## Problem
Each line of the data below that contains "nothing" must be copied.

## Input
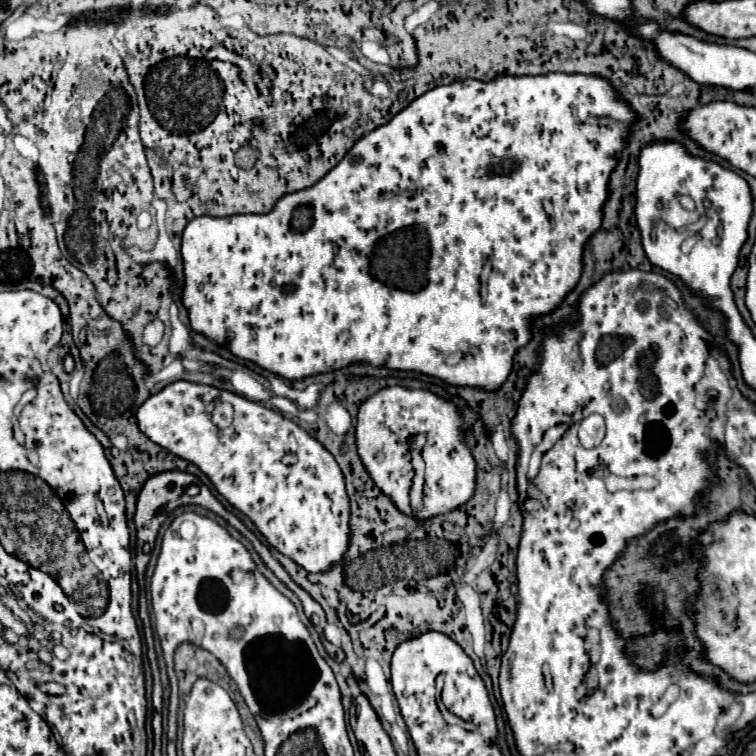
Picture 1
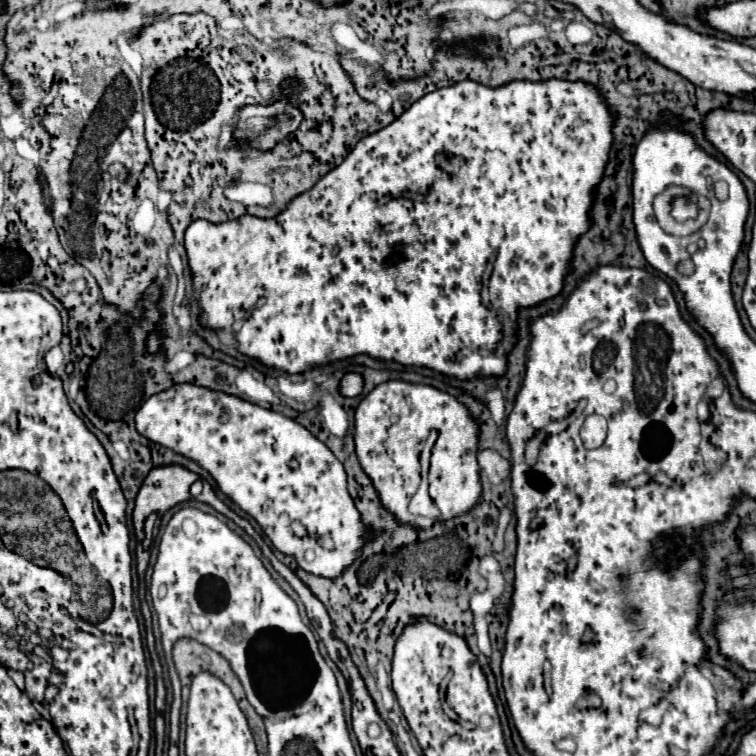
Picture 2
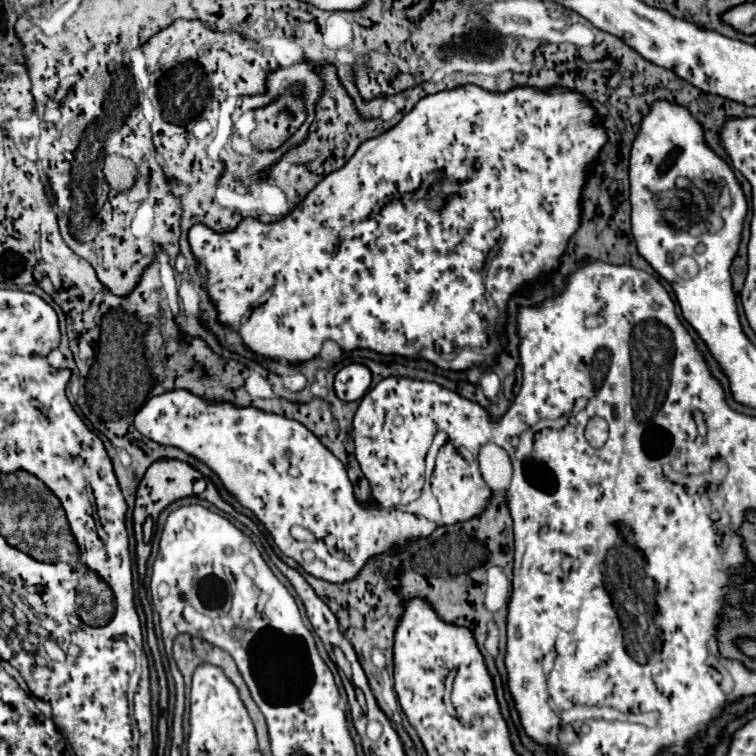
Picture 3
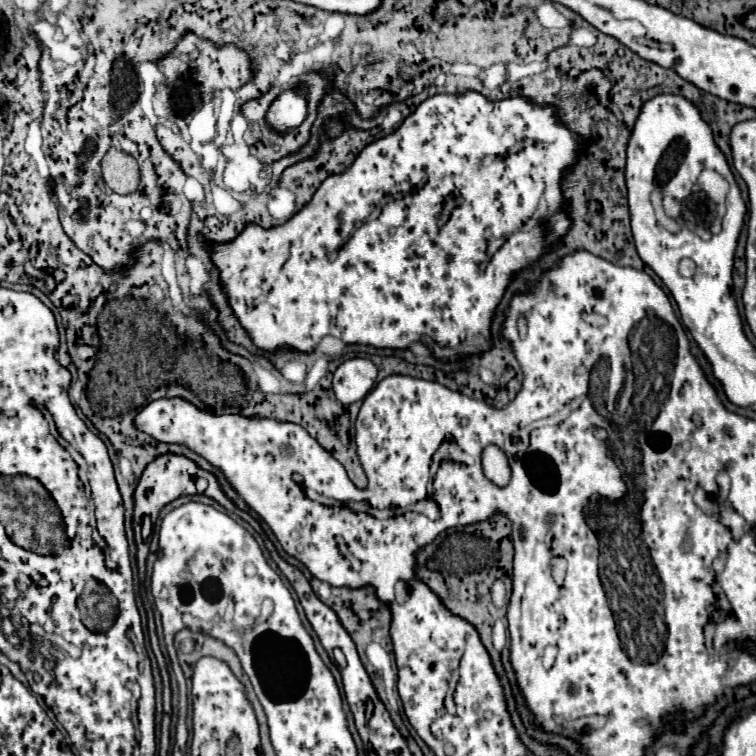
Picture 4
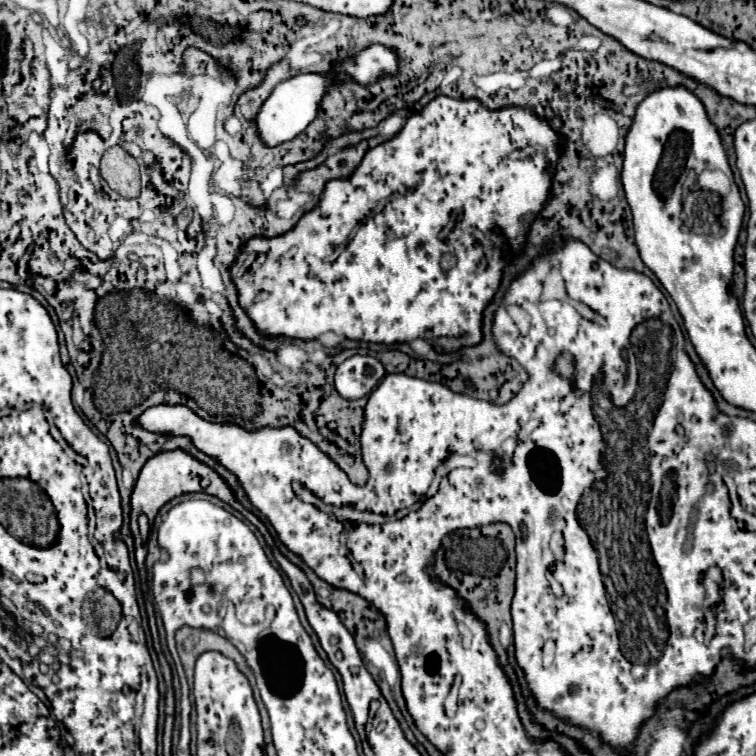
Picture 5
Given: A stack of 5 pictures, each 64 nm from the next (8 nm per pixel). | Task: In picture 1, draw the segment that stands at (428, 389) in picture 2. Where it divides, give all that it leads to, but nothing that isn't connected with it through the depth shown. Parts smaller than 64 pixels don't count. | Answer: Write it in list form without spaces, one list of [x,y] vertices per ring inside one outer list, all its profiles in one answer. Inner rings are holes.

* * *

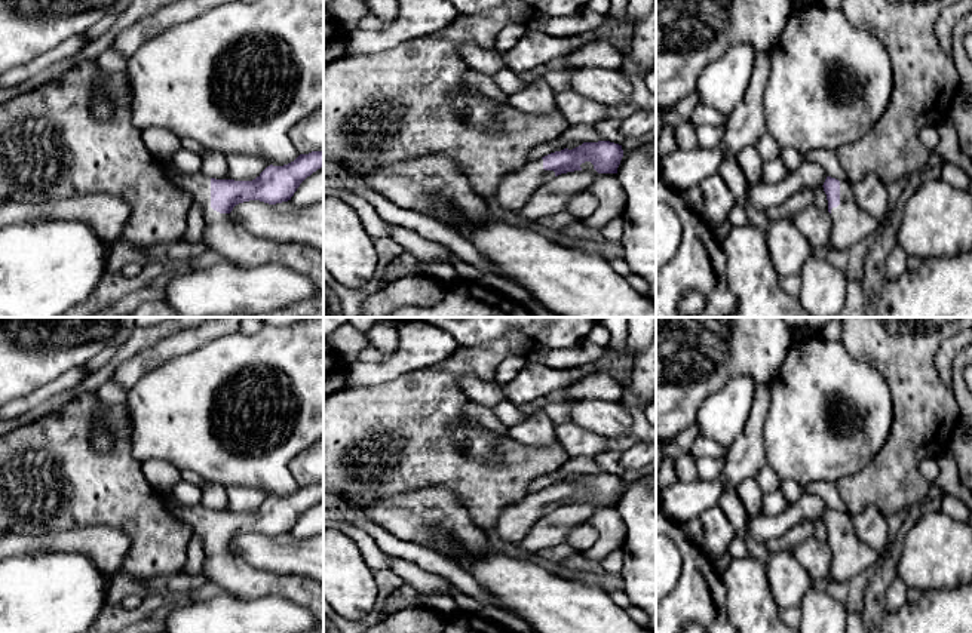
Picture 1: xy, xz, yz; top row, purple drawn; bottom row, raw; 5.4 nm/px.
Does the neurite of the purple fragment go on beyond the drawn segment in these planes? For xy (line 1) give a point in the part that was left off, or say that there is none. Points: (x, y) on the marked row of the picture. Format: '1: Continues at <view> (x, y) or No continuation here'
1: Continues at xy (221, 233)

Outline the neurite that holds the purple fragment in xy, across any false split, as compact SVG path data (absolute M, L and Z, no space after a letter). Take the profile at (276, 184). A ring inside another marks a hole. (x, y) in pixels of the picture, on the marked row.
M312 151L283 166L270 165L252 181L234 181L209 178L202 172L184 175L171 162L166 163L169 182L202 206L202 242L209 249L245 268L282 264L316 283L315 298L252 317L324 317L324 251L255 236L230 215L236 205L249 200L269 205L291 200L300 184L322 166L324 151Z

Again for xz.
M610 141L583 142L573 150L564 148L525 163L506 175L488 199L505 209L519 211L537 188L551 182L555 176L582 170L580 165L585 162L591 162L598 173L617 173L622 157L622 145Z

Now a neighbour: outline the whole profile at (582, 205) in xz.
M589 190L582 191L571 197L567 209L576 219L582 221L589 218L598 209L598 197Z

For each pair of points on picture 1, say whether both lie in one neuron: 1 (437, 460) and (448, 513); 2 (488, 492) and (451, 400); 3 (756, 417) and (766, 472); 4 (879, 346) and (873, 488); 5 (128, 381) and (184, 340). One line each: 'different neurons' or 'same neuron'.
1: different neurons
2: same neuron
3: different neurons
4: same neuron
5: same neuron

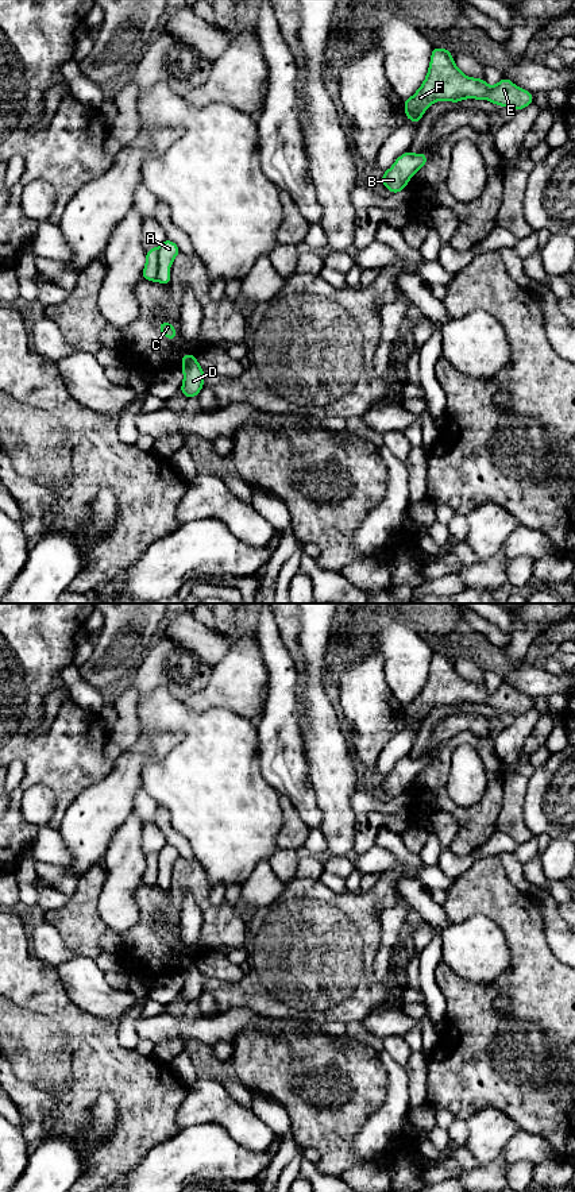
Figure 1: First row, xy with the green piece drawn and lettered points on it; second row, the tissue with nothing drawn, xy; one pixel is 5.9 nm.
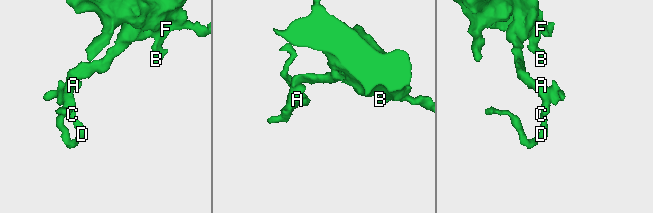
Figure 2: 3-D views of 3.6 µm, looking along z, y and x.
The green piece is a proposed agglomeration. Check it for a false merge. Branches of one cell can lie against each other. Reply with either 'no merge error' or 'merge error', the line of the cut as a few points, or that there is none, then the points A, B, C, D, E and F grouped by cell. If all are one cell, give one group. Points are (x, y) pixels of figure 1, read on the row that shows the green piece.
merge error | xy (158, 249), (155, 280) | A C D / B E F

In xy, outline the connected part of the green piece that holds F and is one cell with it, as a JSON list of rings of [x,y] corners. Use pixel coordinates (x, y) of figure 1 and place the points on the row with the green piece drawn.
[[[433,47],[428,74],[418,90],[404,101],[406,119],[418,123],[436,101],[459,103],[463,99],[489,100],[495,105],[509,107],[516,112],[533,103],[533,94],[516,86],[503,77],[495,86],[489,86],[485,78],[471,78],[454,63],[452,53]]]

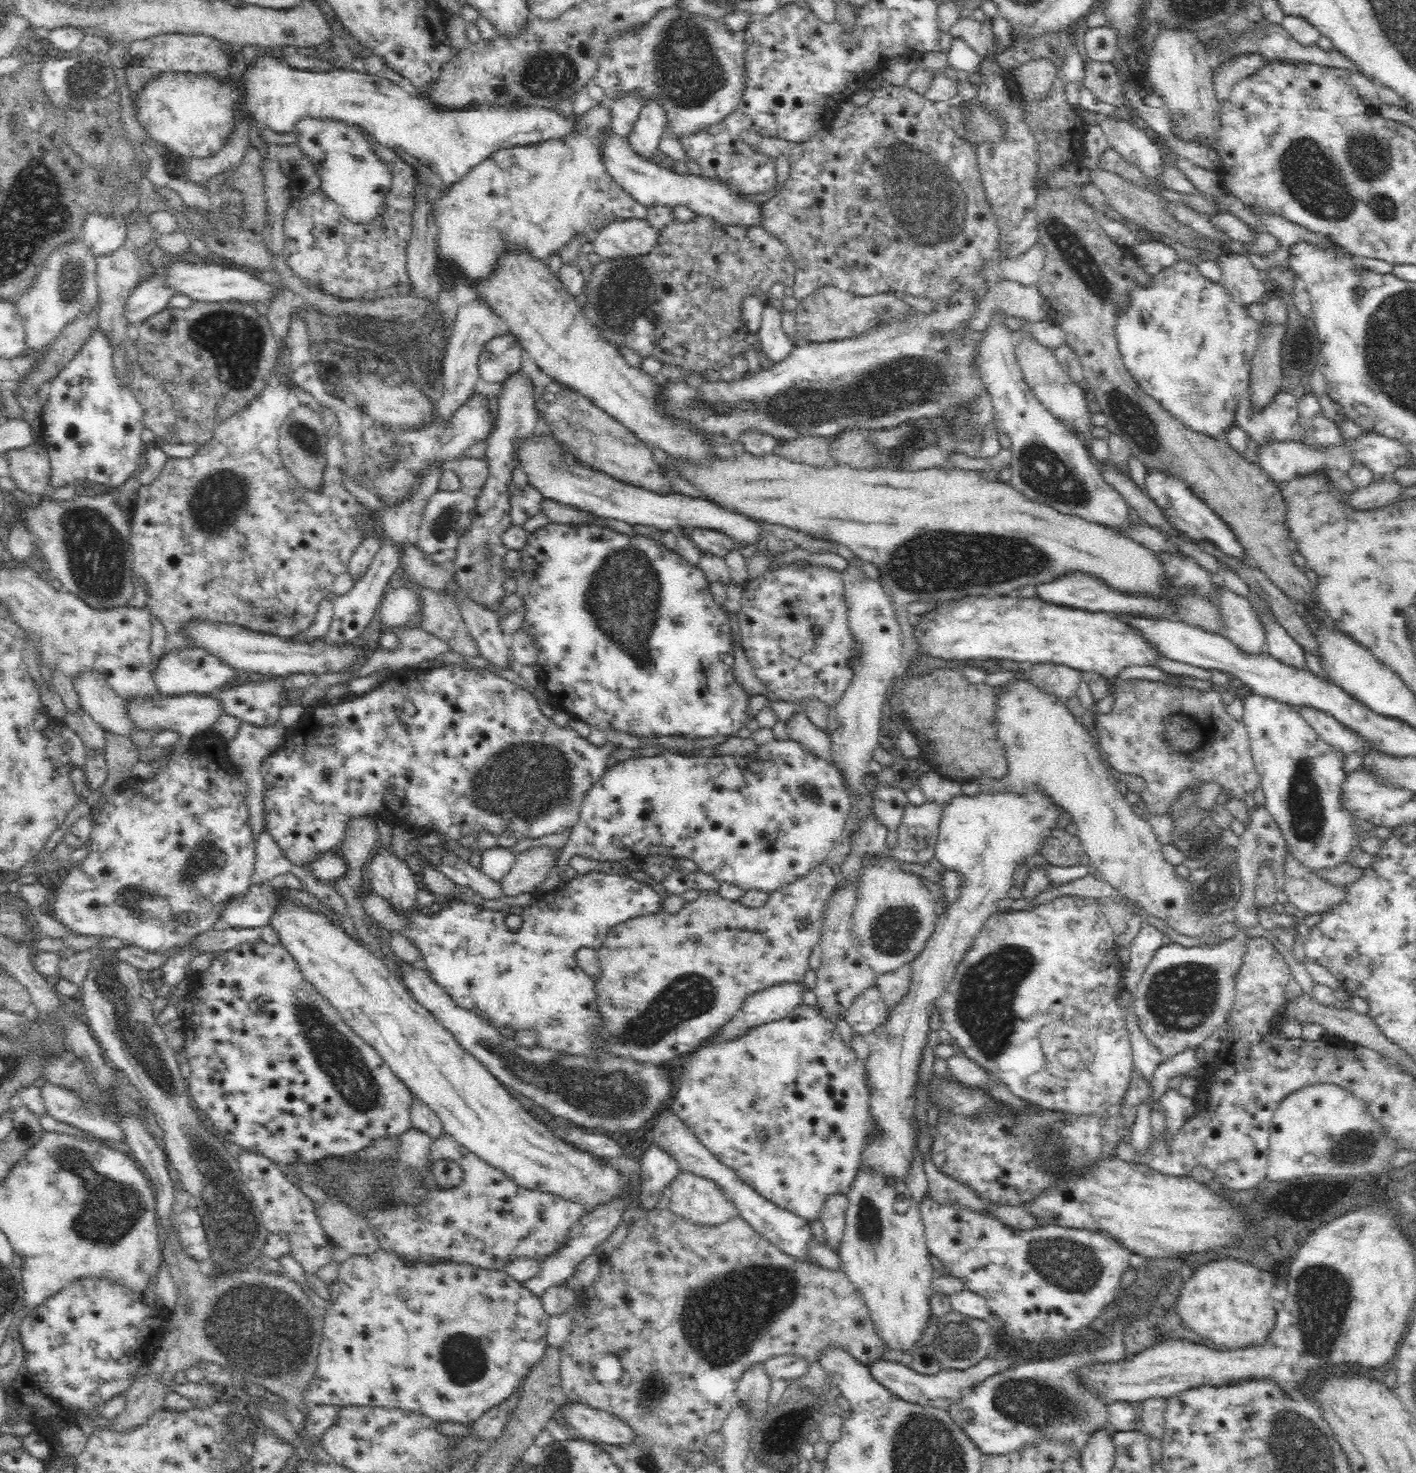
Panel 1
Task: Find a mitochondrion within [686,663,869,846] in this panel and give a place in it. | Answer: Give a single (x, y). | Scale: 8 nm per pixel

## Exercise answer
Given: A stack of 5 pictures, each 64 nm from the next (8 nm per pixel). | Task: In picture 1, draw the segment that stands at (428, 389) in picture 2. Where it divides, give all that it leads to, but nothing that isn't connected with it through the depth shown. Parts smaller than 64 pixels don't count. | Answer: Write it in list form without spaces, one list of [x,y] vertices per ring inside one outer list, all its profiles in one answer. Inner rings are holes.
Figure 1: First row, xy with the green piece drawn and lettered points on it; second row, the tissue with nothing drawn, xy; one pixel is 5.9 nm.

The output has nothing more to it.